O terceiro é anunciar a ordem da iniciativa de viva voz, sem mistério. Algo tão simples quanto “quem passou age primeiro, depois os goblins, depois quem falhou” evita discussões, agiliza a primeira rodada e deixa claro que o resultado do d20 de cada um está sendo respeitado. Parece pouco, mas é o tipo de clareza que faz o combate fluir em vez de travar.

Conclusão

O combate em Old Dragon não começa quando a primeira espada desce. Começa antes, naqueles poucos segundos em que se decide quem viu quem, quem se mexe primeiro e se a violência é mesmo inevitável. A surpresa pode apagar uma rodada inteira antes de o grupo reagir. A iniciativa pode decidir quem sobrevive no instante em que o Sono é lançado antes de o machado cair. E a reação pode encerrar o combate antes mesmo de ele existir.

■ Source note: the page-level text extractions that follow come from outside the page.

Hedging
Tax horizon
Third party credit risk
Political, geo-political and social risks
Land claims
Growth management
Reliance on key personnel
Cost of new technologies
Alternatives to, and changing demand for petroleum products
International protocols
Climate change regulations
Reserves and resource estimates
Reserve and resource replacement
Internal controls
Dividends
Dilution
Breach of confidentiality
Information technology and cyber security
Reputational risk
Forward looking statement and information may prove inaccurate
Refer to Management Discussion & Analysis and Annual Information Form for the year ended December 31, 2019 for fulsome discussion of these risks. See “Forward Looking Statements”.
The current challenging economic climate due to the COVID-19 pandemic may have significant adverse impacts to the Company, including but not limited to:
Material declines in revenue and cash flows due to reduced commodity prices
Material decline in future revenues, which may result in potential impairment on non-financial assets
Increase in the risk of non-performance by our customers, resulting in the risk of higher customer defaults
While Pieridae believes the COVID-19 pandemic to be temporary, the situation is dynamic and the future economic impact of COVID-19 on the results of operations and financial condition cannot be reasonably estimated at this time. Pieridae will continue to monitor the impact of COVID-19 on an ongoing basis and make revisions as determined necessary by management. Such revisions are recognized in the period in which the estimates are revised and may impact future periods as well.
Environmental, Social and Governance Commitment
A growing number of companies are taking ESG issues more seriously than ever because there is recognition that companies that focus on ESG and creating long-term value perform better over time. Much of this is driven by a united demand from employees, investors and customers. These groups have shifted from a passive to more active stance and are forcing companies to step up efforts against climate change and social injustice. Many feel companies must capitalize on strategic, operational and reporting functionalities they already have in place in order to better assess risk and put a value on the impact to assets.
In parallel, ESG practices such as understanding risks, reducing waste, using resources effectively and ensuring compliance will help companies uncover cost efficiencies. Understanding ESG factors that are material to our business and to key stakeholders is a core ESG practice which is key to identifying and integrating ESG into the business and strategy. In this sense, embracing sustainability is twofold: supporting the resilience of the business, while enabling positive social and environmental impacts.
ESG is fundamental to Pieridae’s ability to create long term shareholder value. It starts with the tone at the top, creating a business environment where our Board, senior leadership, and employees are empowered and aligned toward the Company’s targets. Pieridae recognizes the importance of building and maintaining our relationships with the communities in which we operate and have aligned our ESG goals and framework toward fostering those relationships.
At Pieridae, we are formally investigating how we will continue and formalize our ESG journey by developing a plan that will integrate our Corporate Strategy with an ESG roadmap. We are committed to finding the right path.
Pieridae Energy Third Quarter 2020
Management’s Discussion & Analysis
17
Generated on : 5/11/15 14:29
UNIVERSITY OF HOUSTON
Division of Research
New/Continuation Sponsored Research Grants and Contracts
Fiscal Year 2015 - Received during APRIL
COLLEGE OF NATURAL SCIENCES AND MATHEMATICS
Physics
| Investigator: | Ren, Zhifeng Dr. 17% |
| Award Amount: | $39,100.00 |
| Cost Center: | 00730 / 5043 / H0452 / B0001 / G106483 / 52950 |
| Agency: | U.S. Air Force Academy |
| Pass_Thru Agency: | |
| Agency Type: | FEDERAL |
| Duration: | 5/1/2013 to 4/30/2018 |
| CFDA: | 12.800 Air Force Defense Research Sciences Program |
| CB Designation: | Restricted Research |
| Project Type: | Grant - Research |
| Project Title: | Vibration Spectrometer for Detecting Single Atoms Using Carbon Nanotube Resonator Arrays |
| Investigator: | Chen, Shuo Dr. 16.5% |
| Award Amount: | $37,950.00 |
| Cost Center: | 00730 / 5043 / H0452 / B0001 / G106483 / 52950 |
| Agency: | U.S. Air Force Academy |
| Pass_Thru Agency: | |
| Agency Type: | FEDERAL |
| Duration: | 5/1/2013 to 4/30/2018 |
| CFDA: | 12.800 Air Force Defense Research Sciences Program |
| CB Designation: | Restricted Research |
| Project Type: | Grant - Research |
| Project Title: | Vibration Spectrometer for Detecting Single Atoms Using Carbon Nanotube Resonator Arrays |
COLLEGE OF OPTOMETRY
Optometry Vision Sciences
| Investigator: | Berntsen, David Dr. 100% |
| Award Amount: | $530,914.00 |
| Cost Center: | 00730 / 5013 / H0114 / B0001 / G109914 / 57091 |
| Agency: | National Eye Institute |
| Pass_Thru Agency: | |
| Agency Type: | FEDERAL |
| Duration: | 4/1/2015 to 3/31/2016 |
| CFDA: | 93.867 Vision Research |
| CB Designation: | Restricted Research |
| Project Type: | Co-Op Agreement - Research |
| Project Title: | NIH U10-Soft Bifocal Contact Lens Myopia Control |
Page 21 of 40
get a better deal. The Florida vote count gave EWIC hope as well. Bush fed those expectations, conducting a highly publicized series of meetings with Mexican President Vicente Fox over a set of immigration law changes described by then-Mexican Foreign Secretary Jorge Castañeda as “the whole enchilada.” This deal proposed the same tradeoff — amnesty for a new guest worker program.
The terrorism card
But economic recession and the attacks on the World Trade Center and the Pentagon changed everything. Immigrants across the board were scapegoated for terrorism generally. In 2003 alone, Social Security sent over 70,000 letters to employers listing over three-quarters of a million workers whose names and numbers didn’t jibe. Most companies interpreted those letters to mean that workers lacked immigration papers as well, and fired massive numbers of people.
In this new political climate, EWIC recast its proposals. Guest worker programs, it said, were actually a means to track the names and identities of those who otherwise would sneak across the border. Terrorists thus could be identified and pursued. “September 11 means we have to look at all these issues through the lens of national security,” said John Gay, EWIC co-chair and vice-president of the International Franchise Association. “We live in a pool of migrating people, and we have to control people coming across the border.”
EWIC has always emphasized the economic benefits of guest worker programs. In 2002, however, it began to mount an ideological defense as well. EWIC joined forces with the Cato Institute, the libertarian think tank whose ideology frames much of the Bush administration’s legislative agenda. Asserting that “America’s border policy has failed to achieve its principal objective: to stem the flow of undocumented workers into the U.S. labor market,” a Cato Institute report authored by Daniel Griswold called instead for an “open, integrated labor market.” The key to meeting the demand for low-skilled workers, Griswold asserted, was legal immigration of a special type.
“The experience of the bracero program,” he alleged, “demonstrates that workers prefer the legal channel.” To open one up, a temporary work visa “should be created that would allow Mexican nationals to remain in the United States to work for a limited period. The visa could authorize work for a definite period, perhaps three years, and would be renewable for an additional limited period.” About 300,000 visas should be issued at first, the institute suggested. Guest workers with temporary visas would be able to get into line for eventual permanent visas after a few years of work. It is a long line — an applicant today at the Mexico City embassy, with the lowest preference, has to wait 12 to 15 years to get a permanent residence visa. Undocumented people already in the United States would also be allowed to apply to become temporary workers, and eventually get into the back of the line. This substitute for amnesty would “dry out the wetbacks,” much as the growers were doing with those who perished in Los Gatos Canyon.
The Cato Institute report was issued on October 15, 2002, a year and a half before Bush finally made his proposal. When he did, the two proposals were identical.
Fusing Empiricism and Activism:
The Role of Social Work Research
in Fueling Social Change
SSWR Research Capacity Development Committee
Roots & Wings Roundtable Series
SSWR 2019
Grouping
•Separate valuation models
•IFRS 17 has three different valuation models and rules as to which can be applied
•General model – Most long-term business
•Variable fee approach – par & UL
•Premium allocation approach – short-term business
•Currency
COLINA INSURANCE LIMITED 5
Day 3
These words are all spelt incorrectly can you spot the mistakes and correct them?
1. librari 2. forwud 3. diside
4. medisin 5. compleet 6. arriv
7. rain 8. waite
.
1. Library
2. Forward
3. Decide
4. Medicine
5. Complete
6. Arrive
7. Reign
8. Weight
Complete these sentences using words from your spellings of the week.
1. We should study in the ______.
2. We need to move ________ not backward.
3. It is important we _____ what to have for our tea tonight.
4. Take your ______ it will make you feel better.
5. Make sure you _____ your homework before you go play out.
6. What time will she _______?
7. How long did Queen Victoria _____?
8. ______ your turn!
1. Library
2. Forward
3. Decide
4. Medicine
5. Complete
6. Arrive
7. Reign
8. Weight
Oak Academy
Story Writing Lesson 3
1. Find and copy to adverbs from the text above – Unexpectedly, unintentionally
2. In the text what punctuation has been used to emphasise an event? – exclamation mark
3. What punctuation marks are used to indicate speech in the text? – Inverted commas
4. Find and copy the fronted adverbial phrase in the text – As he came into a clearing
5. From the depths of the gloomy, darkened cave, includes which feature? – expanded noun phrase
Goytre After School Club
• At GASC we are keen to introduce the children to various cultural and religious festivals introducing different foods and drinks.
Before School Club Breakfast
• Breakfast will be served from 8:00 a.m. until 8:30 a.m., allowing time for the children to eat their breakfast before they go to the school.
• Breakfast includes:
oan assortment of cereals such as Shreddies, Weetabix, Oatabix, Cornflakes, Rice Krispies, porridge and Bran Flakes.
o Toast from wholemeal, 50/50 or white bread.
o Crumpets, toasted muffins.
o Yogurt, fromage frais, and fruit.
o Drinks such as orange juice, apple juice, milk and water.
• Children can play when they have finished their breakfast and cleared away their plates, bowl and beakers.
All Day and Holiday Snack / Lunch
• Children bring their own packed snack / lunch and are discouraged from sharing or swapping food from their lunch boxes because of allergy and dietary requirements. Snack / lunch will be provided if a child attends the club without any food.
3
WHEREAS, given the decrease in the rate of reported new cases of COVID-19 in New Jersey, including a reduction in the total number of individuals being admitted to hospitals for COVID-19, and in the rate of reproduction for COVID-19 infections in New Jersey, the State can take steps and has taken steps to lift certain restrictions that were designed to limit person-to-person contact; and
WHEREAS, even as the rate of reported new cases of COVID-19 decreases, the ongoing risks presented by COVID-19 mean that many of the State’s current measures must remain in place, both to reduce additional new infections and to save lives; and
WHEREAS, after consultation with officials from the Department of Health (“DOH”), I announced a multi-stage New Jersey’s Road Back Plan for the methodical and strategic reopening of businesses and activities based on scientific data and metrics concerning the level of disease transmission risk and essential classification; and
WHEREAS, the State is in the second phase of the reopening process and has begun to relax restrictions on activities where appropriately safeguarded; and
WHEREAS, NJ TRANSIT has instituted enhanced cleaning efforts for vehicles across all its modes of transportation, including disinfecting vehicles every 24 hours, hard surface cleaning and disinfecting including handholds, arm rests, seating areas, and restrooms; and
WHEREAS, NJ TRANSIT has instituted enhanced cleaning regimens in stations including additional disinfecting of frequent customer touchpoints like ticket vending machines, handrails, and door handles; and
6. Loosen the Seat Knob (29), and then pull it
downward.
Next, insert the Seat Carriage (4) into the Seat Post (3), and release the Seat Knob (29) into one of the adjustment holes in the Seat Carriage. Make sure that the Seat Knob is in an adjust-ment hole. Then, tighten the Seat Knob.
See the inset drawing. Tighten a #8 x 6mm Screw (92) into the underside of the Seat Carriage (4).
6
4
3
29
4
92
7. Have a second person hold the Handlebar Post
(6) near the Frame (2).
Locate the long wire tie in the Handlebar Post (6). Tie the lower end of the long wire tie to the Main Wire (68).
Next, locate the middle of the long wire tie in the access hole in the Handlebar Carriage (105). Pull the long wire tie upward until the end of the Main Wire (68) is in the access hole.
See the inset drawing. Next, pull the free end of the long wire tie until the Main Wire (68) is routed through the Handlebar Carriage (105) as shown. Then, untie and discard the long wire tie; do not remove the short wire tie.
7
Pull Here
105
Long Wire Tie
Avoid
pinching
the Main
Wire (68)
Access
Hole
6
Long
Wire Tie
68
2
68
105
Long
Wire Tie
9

Quem aprende a tratar essas três rolagens como decisões, e não como formalidades a despachar, joga Old Dragon de um jeito mais rico e mais tenso. Quem as rola no automático acaba surpreendido, mais cedo ou mais tarde, quando um encontro que parecia trivial leva o grupo inteiro junto. E, das três, a reação é a que guarda mais segredos: por isso voltaremos a ela em breve, num artigo dedicado a explorar tudo o que esse modesto par de dados é capaz de fazer pela sua mesa.